PROBLEM DESCRIPTION
What is the number of lines in this listing that include "carcinoma"? Answer with that number only.

DATA EXTRACT
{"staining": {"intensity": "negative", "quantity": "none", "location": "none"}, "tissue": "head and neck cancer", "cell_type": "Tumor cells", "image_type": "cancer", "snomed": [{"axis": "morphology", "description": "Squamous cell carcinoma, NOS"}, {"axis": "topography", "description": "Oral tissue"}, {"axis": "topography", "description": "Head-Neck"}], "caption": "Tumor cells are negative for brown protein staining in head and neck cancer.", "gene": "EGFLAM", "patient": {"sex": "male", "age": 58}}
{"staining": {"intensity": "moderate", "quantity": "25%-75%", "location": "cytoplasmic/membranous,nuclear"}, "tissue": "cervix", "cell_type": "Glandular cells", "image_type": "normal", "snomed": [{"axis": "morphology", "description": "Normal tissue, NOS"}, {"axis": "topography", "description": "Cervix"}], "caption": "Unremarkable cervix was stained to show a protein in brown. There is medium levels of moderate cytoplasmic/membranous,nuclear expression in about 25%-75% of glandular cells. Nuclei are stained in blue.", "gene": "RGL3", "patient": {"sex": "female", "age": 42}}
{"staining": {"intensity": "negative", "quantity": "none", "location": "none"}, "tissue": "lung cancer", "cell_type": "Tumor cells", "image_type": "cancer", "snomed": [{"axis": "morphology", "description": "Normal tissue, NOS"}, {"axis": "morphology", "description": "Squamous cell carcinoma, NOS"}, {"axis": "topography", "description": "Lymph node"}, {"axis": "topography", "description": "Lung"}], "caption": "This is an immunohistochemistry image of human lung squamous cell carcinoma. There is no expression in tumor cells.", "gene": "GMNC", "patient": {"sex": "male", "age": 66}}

WRITTEN ANSWER
2